Coronavirus-fueled hostility against multilateralism is underway, said Marie Owens Thomsen, Indosuez Wealth Management’s global head of economic research, underlining a reenergized U.S-China trade war.

«This is not necessarily because one has to be a populist or a nationalist but just by what has been perceived as a necessity,» Marie Owens Thomsen said in a media call yesterday, referring to widespread calls to shift back home the manufacturing of critical goods like healthcare products. 

«The crisis has shown the dangers associated with being dependent on specific suppliers of certain items that judged essential or of strategic importance.»

But whilst specific protection of certain industries may make sense, Owens Thomsen underlines that «any economic policy that impedes trade is a suboptimal economic policy» making a trade war a lose-lose situation for all. 

Tensions Rising Again

«The recent statement from the U.S. strongly suggests that the hatchet has not been buried,» Owens Thomsen illustrated. «Instead, it has been brandished again.» Only several months removed from the signing of a U.S.-China phase one trade deal, tensions between the world’s two largest economies is rising again. But despite constant talk of balancing deficits, Owens Thomsen believes the ongoing conflict has more to do with politics.

«If the U.S. administration really wanted to address its trade deficits, it should raise taxes rather than cutting them as they did in 2017,» she said.

«I believe very much that the trade war with China actually doesn’t have that much to do with trade and that it is motivated very fundamentally by anxiety in the western world which is associated with the rise of China, in particular, and Asia, in general.»

Post-WWII Solution

Hopes for better international relations aside, Owens Thomsen underlined that much work remained underway as economies face the worst crisis since 2008 and probably the worst since World War II – the last time debt accumulation reached extreme levels.
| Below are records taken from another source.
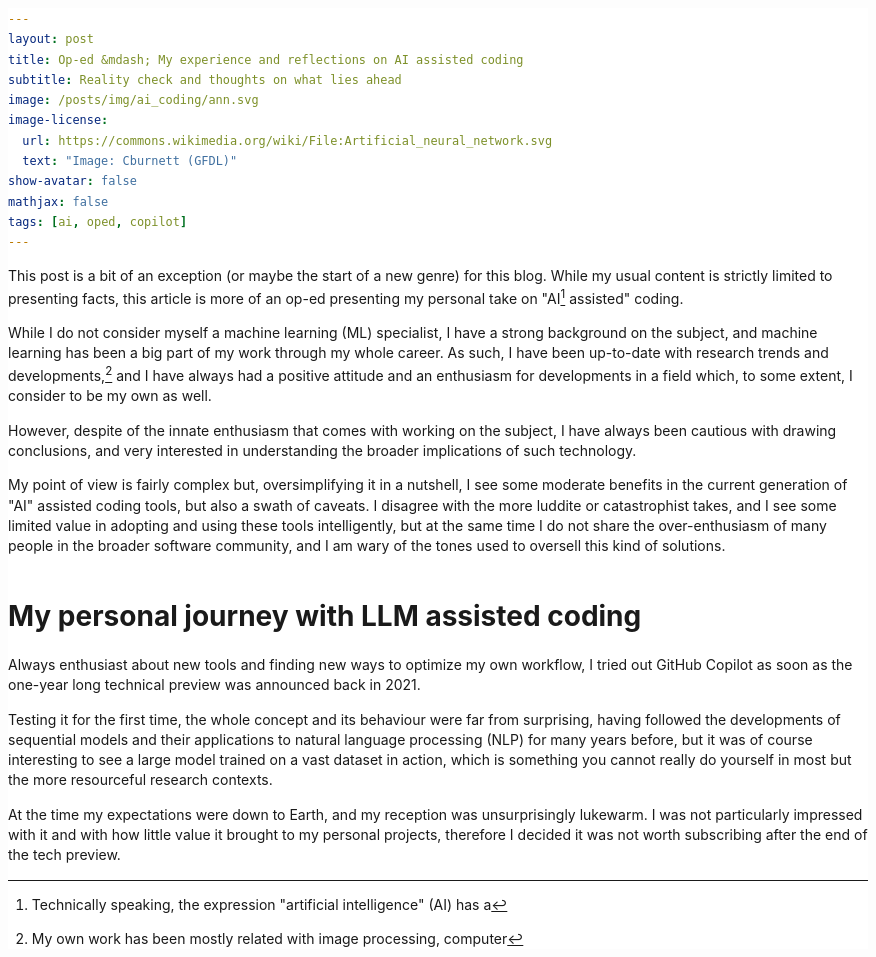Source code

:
 ```yaml
---
layout: post
title: Op-ed &mdash; My experience and reflections on AI assisted coding
subtitle: Reality check and thoughts on what lies ahead
image: /posts/img/ai_coding/ann.svg
image-license:
  url: https://commons.wikimedia.org/wiki/File:Artificial_neural_network.svg
  text: "Image: Cburnett (GFDL)"
show-avatar: false
mathjax: false
tags: [ai, oped, copilot]
---
```


This post is a bit of an exception (or maybe the start of a new genre) for this
blog. While my usual content is strictly limited to presenting facts, this
article is more of an op-ed presenting my personal take on "AI[^2] assisted"
coding.

While I do not consider myself a machine learning (ML) specialist, I have a
strong background on the subject, and machine learning has been a big part of
my work through my whole career. As such, I have been up-to-date with research
trends and developments,[^1] and I have always had a positive attitude and an
enthusiasm for developments in a field which, to some extent, I consider to be
my own as well.

However, despite of the innate enthusiasm that comes with working on the
subject, I have always been cautious with drawing conclusions, and very
interested in understanding the broader implications of such technology.

My point of view is fairly complex but, oversimplifying it in a nutshell, I see
some moderate benefits in the current generation of "AI" assisted coding tools,
but also a swath of caveats. I disagree with the more luddite or catastrophist
takes, and I see some limited value in adopting and using these tools
intelligently, but at the same time I do not share the over-enthusiasm of many
people in the broader software community, and I am wary  of the tones used to
oversell this kind of solutions.

# My personal journey with LLM assisted coding

Always enthusiast about new tools and finding new ways to optimize my own
workflow, I tried out GitHub Copilot as soon as the one-year long technical
preview was announced back in 2021.

Testing it for the first time, the whole concept and its behaviour were far
from surprising, having followed the developments of sequential models and
their applications to natural language processing (NLP) for many years before,
but it was of course interesting to see a large model trained on a vast dataset
in action, which is something you cannot really do yourself in most but the
more resourceful research contexts.

At the time my expectations were down to Earth, and my reception was
unsurprisingly lukewarm. I was not particularly impressed with it and with how
little value it brought to my personal projects, therefore I decided it was not
worth subscribing after the end of the tech preview.


[^1]: My own work has been mostly related with image processing, computer
[^2]: Technically speaking, the expression "artificial intelligence" (AI) has a
[^3]: This does not come out of my personal preference, there is an AUTOSAR
[^4]: In my toolbox, a good language server is still order of magnitudes more
[^5]: A few weeks ago I stumbled upon a Reddit thread where some participants
[^6]: As a clear example, I cannot forget how in 2016 Hinton, amidst the
[^7]: A good example was Google's CEO
[^8]: For instance, as far as we know, OpenAI plans to declare artificial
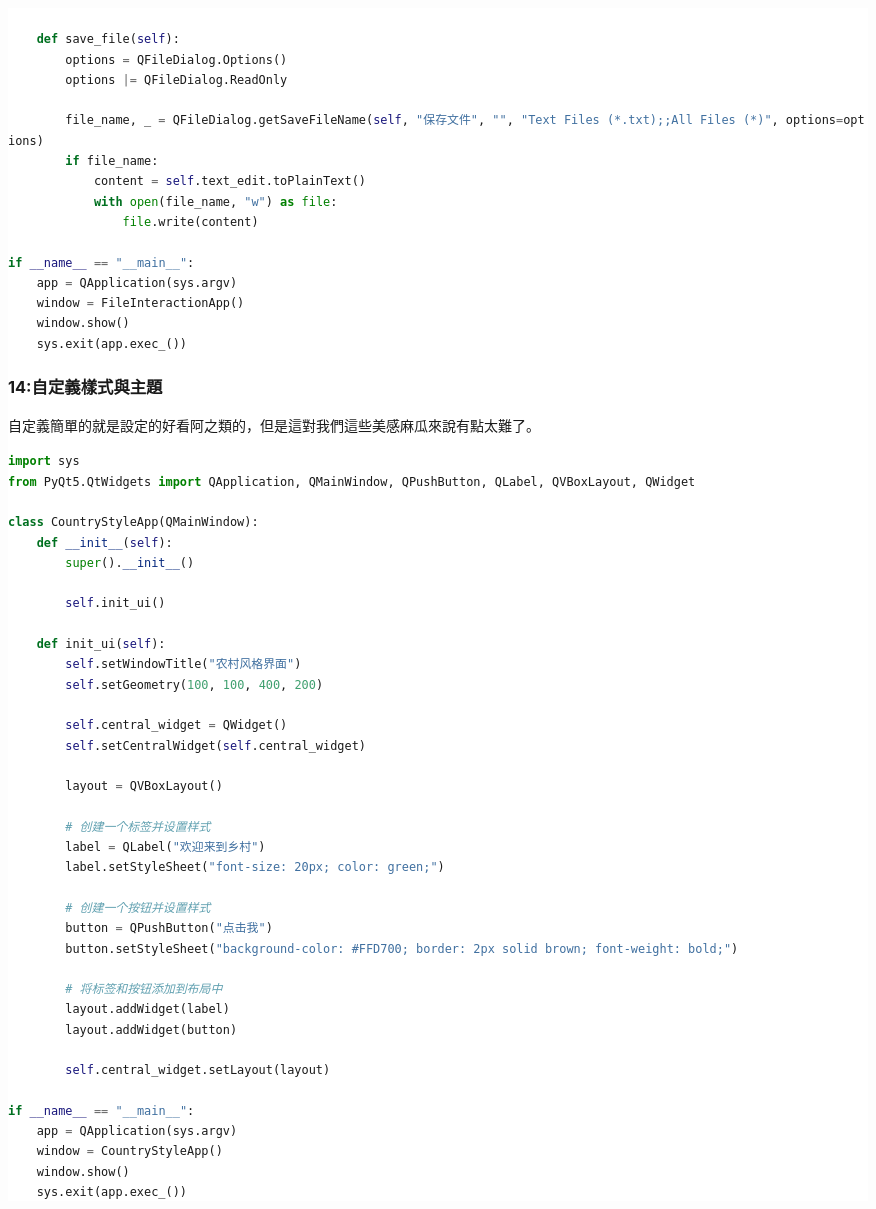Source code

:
 ```py

    def save_file(self):
        options = QFileDialog.Options()
        options |= QFileDialog.ReadOnly

        file_name, _ = QFileDialog.getSaveFileName(self, "保存文件", "", "Text Files (*.txt);;All Files (*)", options=options)
        if file_name:
            content = self.text_edit.toPlainText()
            with open(file_name, "w") as file:
                file.write(content)

if __name__ == "__main__":
    app = QApplication(sys.argv)
    window = FileInteractionApp()
    window.show()
    sys.exit(app.exec_())
```

### 14:自定義樣式與主題
自定義簡單的就是設定的好看阿之類的，但是這對我們這些美感麻瓜來說有點太難了。
```py
import sys
from PyQt5.QtWidgets import QApplication, QMainWindow, QPushButton, QLabel, QVBoxLayout, QWidget

class CountryStyleApp(QMainWindow):
    def __init__(self):
        super().__init__()

        self.init_ui()

    def init_ui(self):
        self.setWindowTitle("农村风格界面")
        self.setGeometry(100, 100, 400, 200)

        self.central_widget = QWidget()
        self.setCentralWidget(self.central_widget)

        layout = QVBoxLayout()

        # 创建一个标签并设置样式
        label = QLabel("欢迎来到乡村")
        label.setStyleSheet("font-size: 20px; color: green;")

        # 创建一个按钮并设置样式
        button = QPushButton("点击我")
        button.setStyleSheet("background-color: #FFD700; border: 2px solid brown; font-weight: bold;")

        # 将标签和按钮添加到布局中
        layout.addWidget(label)
        layout.addWidget(button)

        self.central_widget.setLayout(layout)

if __name__ == "__main__":
    app = QApplication(sys.argv)
    window = CountryStyleApp()
    window.show()
    sys.exit(app.exec_())

```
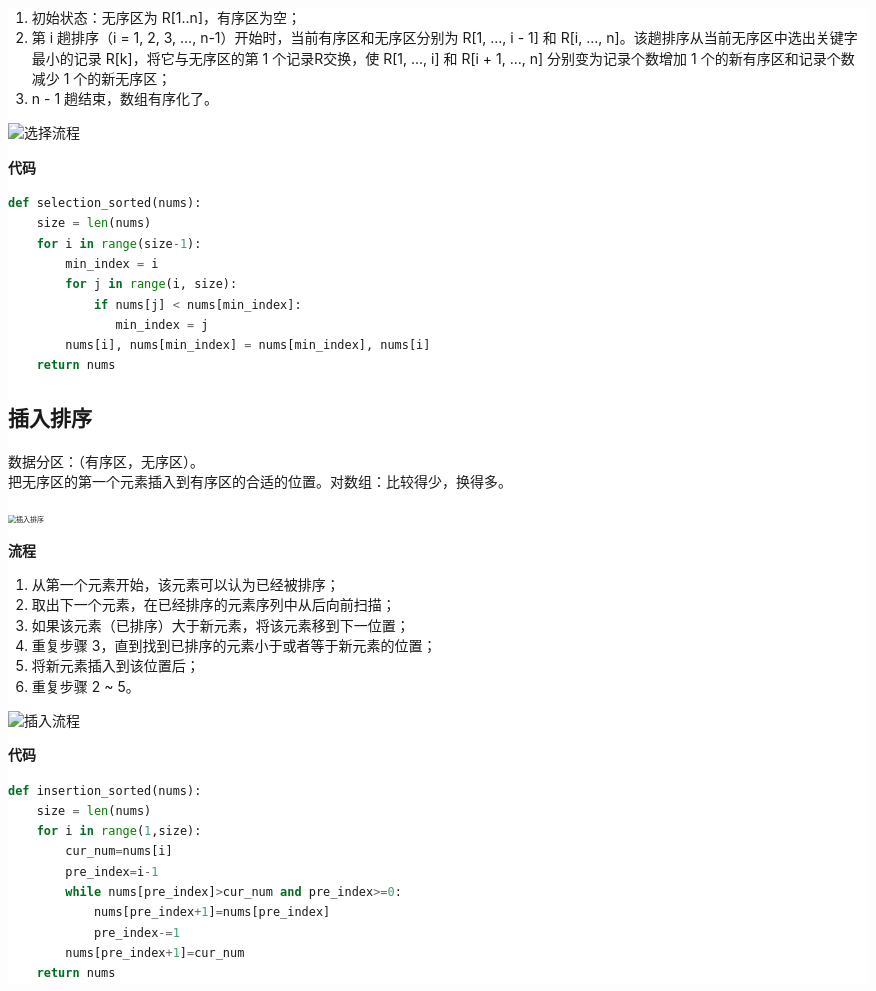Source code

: 1. 初始状态：无序区为 R[1..n]，有序区为空；
2. 第 i 趟排序（i = 1, 2, 3, …, n-1）开始时，当前有序区和无序区分别为 R[1, ..., i - 1] 和 R[i, ..., n]。该趟排序从当前无序区中选出关键字最小的记录 R[k]，将它与无序区的第 1 个记录R交换，使 R[1, ..., i] 和 R[i + 1, ..., n] 分别变为记录个数增加 1 个的新有序区和记录个数减少 1 个的新无序区；
3. n - 1 趟结束，数组有序化了。

![选择流程](https://qttblog.oss-cn-hangzhou.aliyuncs.com/sort/selection_sort.gif)

**代码**

```python
def selection_sorted(nums):
    size = len(nums)
    for i in range(size-1):
        min_index = i
        for j in range(i, size):
            if nums[j] < nums[min_index]:
               min_index = j
        nums[i], nums[min_index] = nums[min_index], nums[i]
    return nums
```



## 插入排序

数据分区：（有序区，无序区）。<br/>把无序区的第一个元素插入到有序区的合适的位置。对数组：比较得少，换得多。 

<img src="https://qttblog.oss-cn-hangzhou.aliyuncs.com/sort/Insertion_sort_animation.gif" alt="插入排序" style="zoom:50%;" />

**流程**

1. 从第一个元素开始，该元素可以认为已经被排序；
2. 取出下一个元素，在已经排序的元素序列中从后向前扫描；
3. 如果该元素（已排序）大于新元素，将该元素移到下一位置；
4. 重复步骤 3，直到找到已排序的元素小于或者等于新元素的位置；
5. 将新元素插入到该位置后；
6. 重复步骤 2 ~ 5。

![插入流程](https://qttblog.oss-cn-hangzhou.aliyuncs.com/sort/insertion_sort.gif)

**代码**

```python
def insertion_sorted(nums):
	size = len(nums)
	for i in range(1,size):
		cur_num=nums[i]
		pre_index=i-1
		while nums[pre_index]>cur_num and pre_index>=0:
			nums[pre_index+1]=nums[pre_index]
			pre_index-=1
		nums[pre_index+1]=cur_num
	return nums
```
«How was [debt] is solved in WWII? Negative real interest rates,» she said. «We had nominal interest rates below the rate of inflation for pretty much 35 years. I believe that is in all likelihood the go-to solution this time as well. There are other ways of dealing with this issue but they tend to be complicated and not politically easy to implement.»

Indosuez Wealth Management forecasts a 3 percent GDP contraction followed by a 5.5 percent rebound in 2021 with China’s economy bottoming in Q1 and the west in Q2.